To address clean energy issues, 40% of benefits of certain covered federal investments will be relocated toward disadvantaged communities, including the Rio Grande Valley, a Department of Energy official says.
Last Wednesday, Shalanda H. Baker, director of the Office of Economic Impact and Diversity in the U.S. Department of Energy, visited the Edinburg campus to speak about the Justice40 Initiative.
Justice40 is a $62-billion investment under the Bipartisan Infrastructure Law, which established the goal of relocating 40% of the overall benefits of certain covered federal investments toward disadvantaged communities.
Baker said that even though Texas leads the country in energy, oil and gas production, and in wind-powered electricity and solar-power potential, it also leads in oil and gas bills and toxic discharges into water.
She said issues faced in the Rio Grande Valley, including higher incidence of cancer and asthma, are directly linked to a high concentration of energy and other industrial infrastructure.
“In the Rio Grande Valley, we know that all of the … tremendous wealth that has been created by the energy industry has not made it to every household,” Baker said. “We also know that the White House has identified this community as a disadvantaged community, as a frontline community.”
The event, which had more than 100 attendees, was the first of its kind hosted by the DOE’s Road to Energy Justice initiative.
Justice40 covers climate change, clean energy and efficiency, clean transportation, affordable and sustainable housing, training and workforce development, remediation and reduction of legacy pollution, and critical clean water and waste infrastructure.
Its main priorities are:
–decreasing energy burden and environmental exposure in disadvantaged communities
–increasing access to and adoption of clean energy technology
–increasing access to low-cost capital and clean energy enterprise creation
–creating clean energy jobs, job pipeline and job trainings
–increasing energy resiliency and democracy
Walter Diaz, College of Liberal Arts dean, attended the event and said it is important to bring energy equity and justice to the Valley.
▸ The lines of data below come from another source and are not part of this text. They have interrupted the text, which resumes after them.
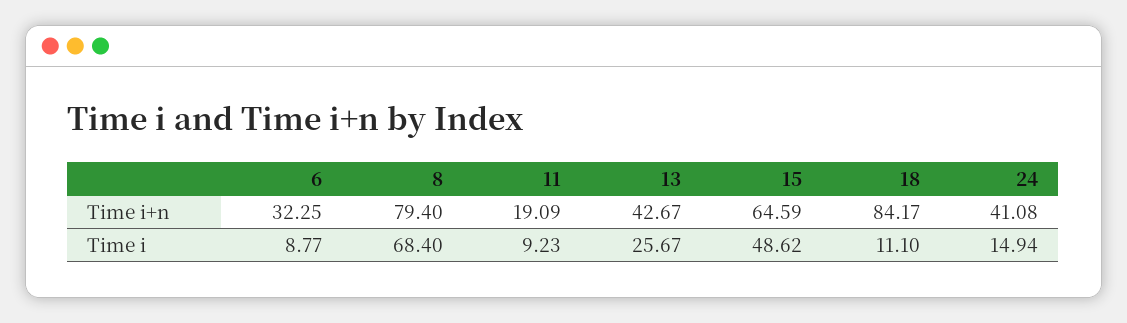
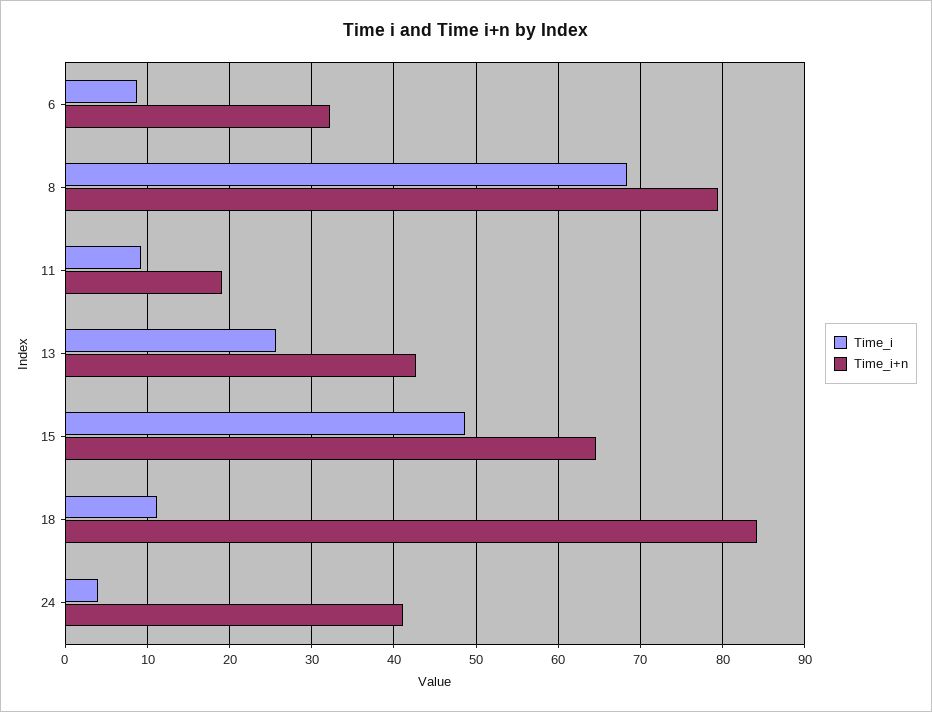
  {
    "Time i+n": {
      "6": 32.25,
      "8": 79.4,
      "11": 19.09,
      "13": 42.67,
      "15": 64.59,
      "18": 84.17,
      "24": 41.08
    },
    "Time i": {
      "6": 8.77,
      "8": 68.4,
      "11": 9.23,
      "13": 25.67,
      "15": 48.62,
      "18": 11.1,
-     "24": 14.94
+     "24": 4
    }
  }

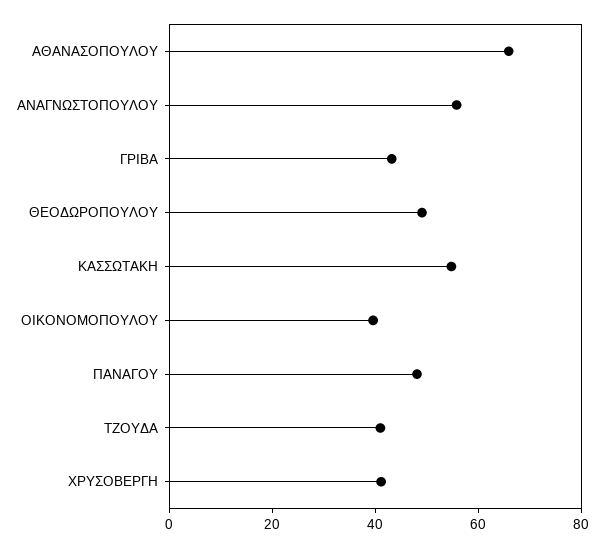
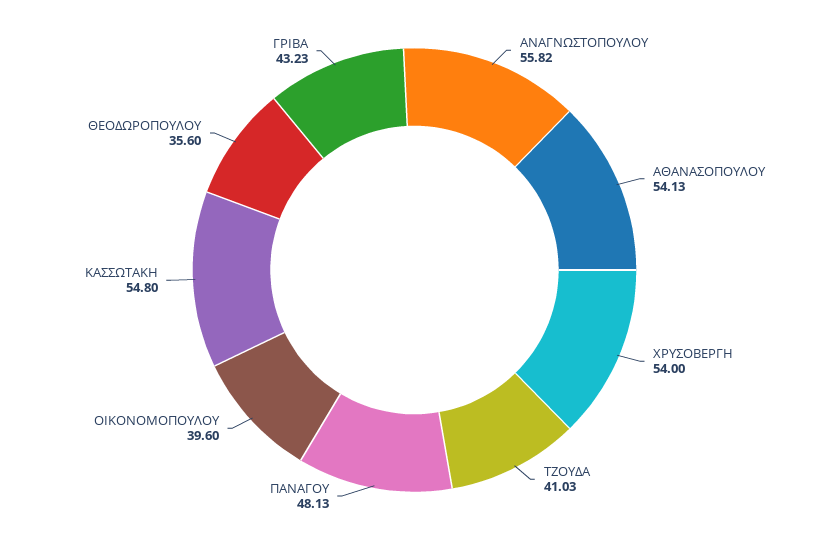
  {
-   "ΑΘΑΝΑΣΟΠΟΥΛΟΥ": 65,
+   "ΑΘΑΝΑΣΟΠΟΥΛΟΥ": 54.13,
    "ΑΝΑΓΝΩΣΤΟΠΟΥΛΟΥ": 55.82,
    "ΓΡΙΒΑ": 43.23,
-   "ΘΕΟΔΩΡΟΠΟΥΛΟΥ": 50,
+   "ΘΕΟΔΩΡΟΠΟΥΛΟΥ": 35.6,
    "ΚΑΣΣΩΤΑΚΗ": 54.8,
    "ΟΙΚΟΝΟΜΟΠΟΥΛΟΥ": 39.6,
    "ΠΑΝΑΓΟΥ": 48.13,
    "ΤΖΟΥΔΑ": 41.03,
-   "ΧΡΥΣΟΒΕΡΓΗ": 40
+   "ΧΡΥΣΟΒΕΡΓΗ": 54
  }

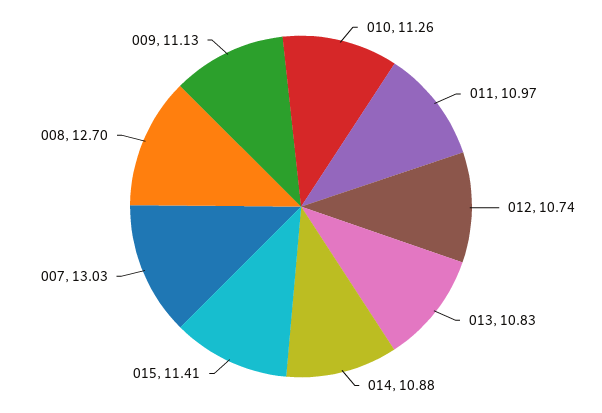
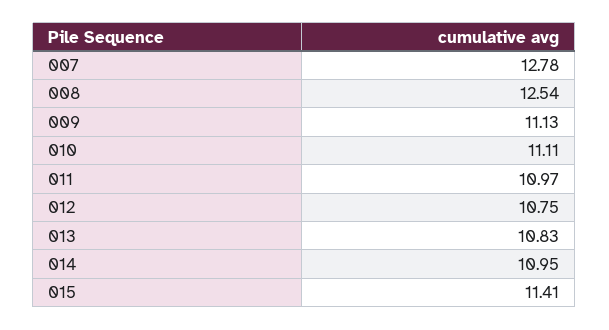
  {
-   "010": 11.26,
+   "010": 11.11,
    "011": 10.97,
-   "012": 10.74,
+   "012": 10.75,
    "013": 10.83,
-   "014": 10.88,
+   "014": 10.95,
    "015": 11.41,
-   "007": 13.03,
+   "007": 12.78,
-   "008": 12.7,
+   "008": 12.54,
    "009": 11.13
  }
“The benefits of current paradigms more promptly disproportionately accrue to more privileged social sectors while the costs are disproportionately borne by the underserved and disadvantaged,” he said. “This is wrong and must change.”
George Atisa, an assistant professor in the Department of Public Affairs
and Security Studies, asked Baker what role politics play in the granting of money toward environmentally friendly solutions, to which she responded it creates an accountability loop to know where funds and resources are going.
“When we show up as a Department of Energy senior leadership, we’re actually connecting with local leaders and talking to them about their
plans, talking to them about the opportunities that we also will be offering through the department,” Baker said. “It’s one way that we can at least begin to sort of tap into the political nature of the work that
we’re doing.”
Atisa said during the event that the way issues are voted on will determine how resources are distributed.
“I think it goes beyond structure in politics,” Atisa said. “A lot of it may be not structural, but these grants are structured in a way that you have to describe your outcomes. … A lot of the time, [that does not] align with what’s on the ground.”